■ DESCRIPTION OF THE TASK:
An exact copy of every entry is needed, without any of the pictures.

■ INFORMATION GIVEN:
-------------------------
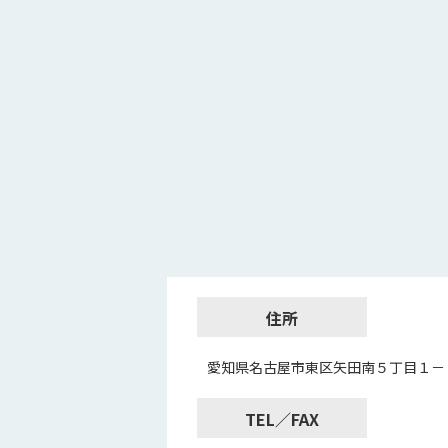
住所
愛知県名古屋市東区矢田南５丁目１－
TEL／FAX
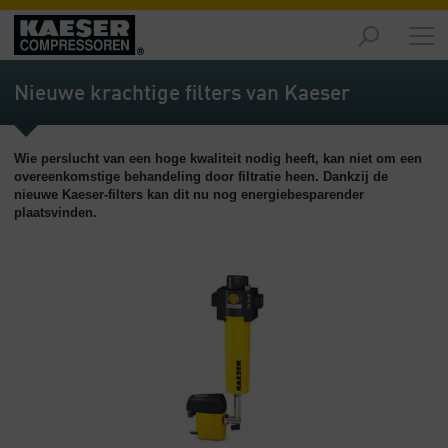
Producten
-
Nieuwe krachtige filters van Kaeser
Overzicht
Oplossingen
Wie perslucht van een hoge kwaliteit nodig heeft, kan niet om een
-
overeenkomstige behandeling door filtratie heen. Dankzij de
Overzicht
nieuwe Kaeser-filters kan dit nu nog energiebesparender
plaatsvinden.
Service
-
Overzicht
Bedrijf
-
Overzicht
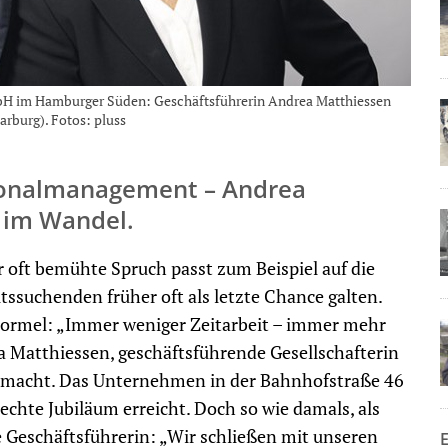
bH im Hamburger Süden: Geschäftsführerin Andrea Matthiessen
rburg). Fotos: pluss
rsonalmanagement – Andrea
 im Wandel.
er oft bemühte Spruch passt zum Beispiel auf die
itssuchenden früher oft als letzte Chance galten.
 Formel: „Immer weniger Zeitarbeit – immer mehr
ea Matthiessen, geschäftsführende Gesellschafterin
 macht. Das Unternehmen in der Bahnhofstraße 46
e echte Jubiläum erreicht. Doch so wie damals, als
ie Geschäftsführerin: „Wir schließen mit unseren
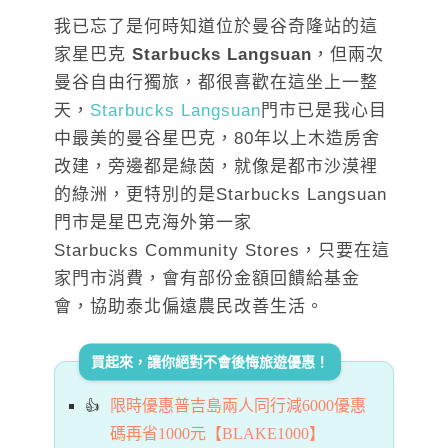
我已忘了是何時知道位於曼谷奇隆站的這
家星巴克
Starbucks Langsuan
，但兩次
曼谷自由行獨旅，都很喜歡在這坐上一整
天，
Starbucks Langsuan
門市已是我心目
中最美的曼谷星巴克，80年以上木造房舍
改建，旁邊都是綠茵，就像是都市沙漠裡
的綠洲，更特別的是Starbucks Langsuan
門市是星巴克海外第一家
Starbucks Community Stores，只要在這
家門市消費，會有部份金額回饋給基金
會，協助泰北偏遠農民改善生活。
買起來，讓你絕對不會後悔旅遊優惠！
限時優惠普吉島兩人同行減6000優惠
碼再省1000元【BLAKE1000】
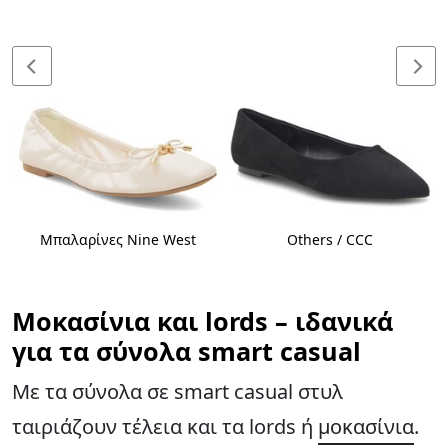
Μπαλαρίνες Nine West
Others / CCC
Μοκασίνια και lords – ιδανικά
για τα σύνολα smart casual
Με τα σύνολα σε smart casual στυλ
ταιριάζουν τέλεια και τα lords ή
μοκασίνια
.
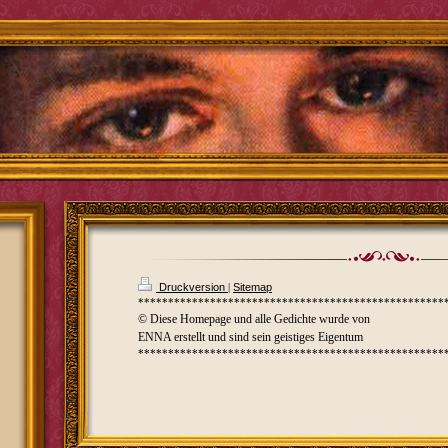
Druckversion
|
Sitemap
***************************************************
© Diese Homepage und alle Gedichte wurde von
ENNA erstellt und sind sein geistiges Eigentum
***************************************************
-------------------------
■ RESULT OF THE EXERCISE:
住所
愛知県名古屋市東区矢田南５丁目１－
TEL／FAX
Producten
-
Nieuwe krachtige filters van Kaeser
Overzicht
Oplossingen
Wie perslucht van een hoge kwaliteit nodig heeft, kan niet om een
-
overeenkomstige behandeling door filtratie heen. Dankzij de
Overzicht
nieuwe Kaeser-filters kan dit nu nog energiebesparender
plaatsvinden.
Service
-
Overzicht
Bedrijf
-
Overzicht
bH im Hamburger Süden: Geschäftsführerin Andrea Matthiessen
rburg). Fotos: pluss
rsonalmanagement – Andrea
 im Wandel.
er oft bemühte Spruch passt zum Beispiel auf die
itssuchenden früher oft als letzte Chance galten.
 Formel: „Immer weniger Zeitarbeit – immer mehr
ea Matthiessen, geschäftsführende Gesellschafterin
 macht. Das Unternehmen in der Bahnhofstraße 46
e echte Jubiläum erreicht. Doch so wie damals, als
ie Geschäftsführerin: „Wir schließen mit unseren
我已忘了是何時知道位於曼谷奇隆站的這
家星巴克
Starbucks Langsuan
，但兩次
曼谷自由行獨旅，都很喜歡在這坐上一整
天，
Starbucks Langsuan
門市已是我心目
中最美的曼谷星巴克，80年以上木造房舍
改建，旁邊都是綠茵，就像是都市沙漠裡
的綠洲，更特別的是Starbucks Langsuan
門市是星巴克海外第一家
Starbucks Community Stores，只要在這
家門市消費，會有部份金額回饋給基金
會，協助泰北偏遠農民改善生活。
買起來，讓你絕對不會後悔旅遊優惠！
限時優惠普吉島兩人同行減6000優惠
碼再省1000元【BLAKE1000】
Μπαλαρίνες Nine West
Others / CCC
Μοκασίνια και lords – ιδανικά
για τα σύνολα smart casual
Με τα σύνολα σε smart casual στυλ
ταιριάζουν τέλεια και τα lords ή
μοκασίνια
.
Druckversion
|
Sitemap
***************************************************
© Diese Homepage und alle Gedichte wurde von
ENNA erstellt und sind sein geistiges Eigentum
***************************************************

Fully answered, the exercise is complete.